Transfer template¶
A transfer template chains multiple Rail firings into one
business-meaningful Transfer. The classic example: an
"ACH origination cycle" template fires three legs — debit the
customer DDA, credit the suspense holding GL, then debit suspense and
credit the Federal Reserve master account — and the template
guarantees those three legs happen together, with a deterministic
expected_net close-out.
A template has:
name— unique identifier referenced fromTransaction.template_nameso any leg of a templated bundle can be traced back to its parent template.leg_rails— ordered list of Rail names declaring which rails fire as part of the template. Each leg of a firing posts via the named Rail.expected_net— the L1 Conservation invariant for this template: the sum of every non-Failed leg's signedamount_moneyMUST equal this value. Most templates use0(debit + credit pair nets to zero); a few use a non-zero value when an external system contributes the offsetting side (e.g. anExternalForcePostedleg lands a credit the institution's books don't include).leg_rail_xor_groups(optional, AB.3) — declares mutually-exclusive subsets ofleg_rails. For each group, exactly one member fires per Transfer (the alternative variants share a closure slot but the institution's runtime picks one per cycle). The classic case is a multi-mode settlement:[SettlementAuto, SettlementStandard, SettlementSlow]— same closure, three possible cadences picked per-merchant. Each group needs ≥2 members, all members must be inleg_rails, all must be Variable-direction SingleLegRails (validator C1a-d). The "exactly-one-fires" runtime check surfaces on the_xor_group_violationmatview: 0 firings ⇒ missed (the template didn't close); ≥2 firings ⇒ overlap (the runtime double-posted).
Templates are how the L1 dashboard knows a multi-leg cycle is "open"
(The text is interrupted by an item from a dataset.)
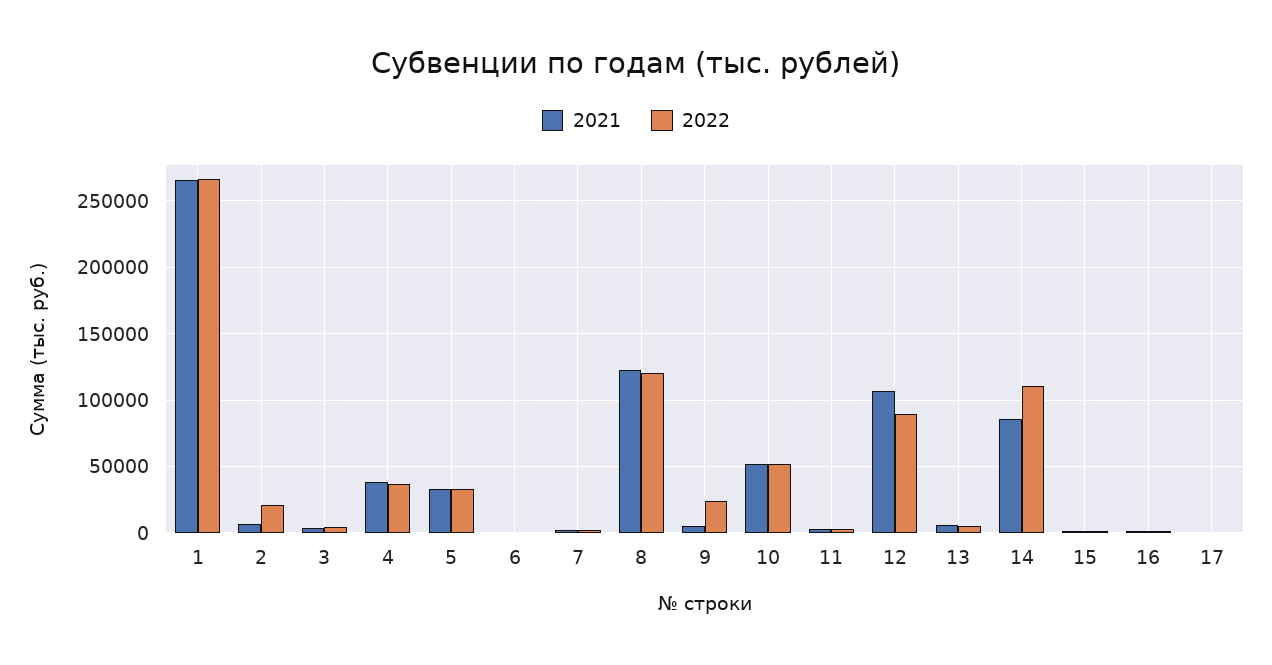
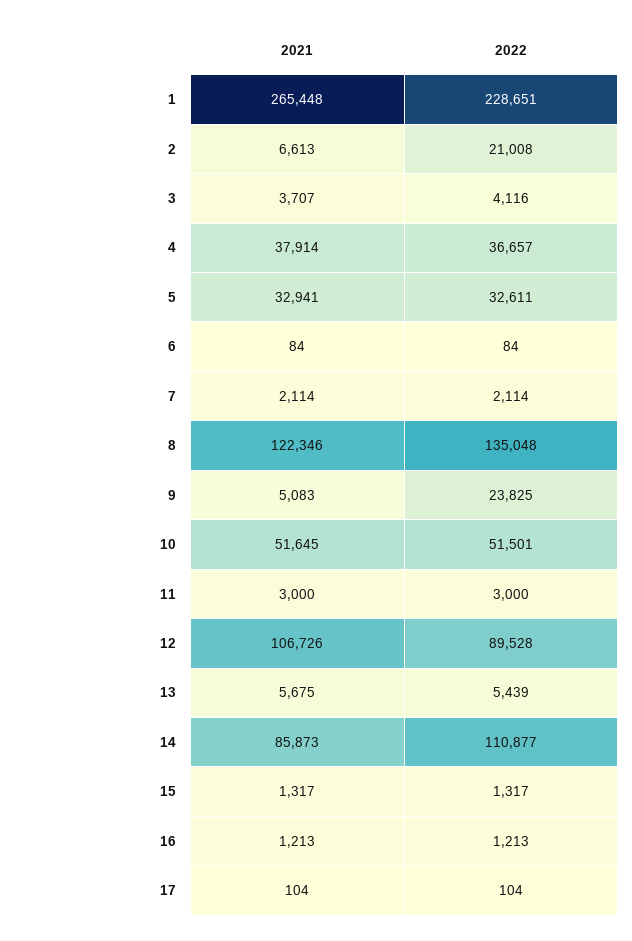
2022, 1: 265000 -> 228651
2022, 8: 120000 -> 135048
— a leg has fired but the close-out leg hasn't yet, so the running
sum doesn't equal expected_net. Stuck templates surface in the
Pending Aging + Unbundled Aging matviews depending on which leg's
late.
Multi-mode templates (AB.3): one closure, several variants¶
Real-world banking is rarely uniform. The same merchant
settlement might be authorized at three speeds — auto (intraday
sweep), standard (T+1), slow (weekly batch) — driven by the
merchant's contract tier. The institution treats them as the
same closure event (the expected_net is the same; the
transfer_key is the same merchant cycle), but exactly ONE
variant fires per cycle.
leg_rail_xor_groups is how you express this. Declare each
variant as its own Variable-direction SingleLegRail
(SettlementAuto / SettlementStandard / SettlementSlow),
list them all in leg_rails, then group the ones that compete:
leg_rail_xor_groups: [[SettlementAuto, SettlementStandard,
SettlementSlow]]. The runtime picks one per cycle; the
_xor_group_violation matview flags the bug cases (no variant
fired, or ≥2 fired) without you having to write the check
manually.
You can declare multiple groups on one template — e.g. one group for settlement timing + one group for fraud-review depth. Each group is independent; the constraint is "exactly one member of each group fires", and any rail can be in at most one group (validator C1c).
The L1 Pending Aging + Unbundled Aging bar charts stack their
counts by rail_name so each variant becomes a distinct color
band — "the slow variant is dragging" reads off the chart
directly. The topology diagram renders the group as a nested
sub-cluster inside the template cluster, labeled "XOR group N
(exactly 1 fires)", so the mutual-exclusion contract is visible
on the diagram pane without leaving the topology.
Don't reach for a Transfer Template just because two rails can fire together. Use it when the rails MUST fire together as one business event — the template's
expected_netis the binding close-out invariant. If two rails are independent, model them as two rails with a chain edge instead.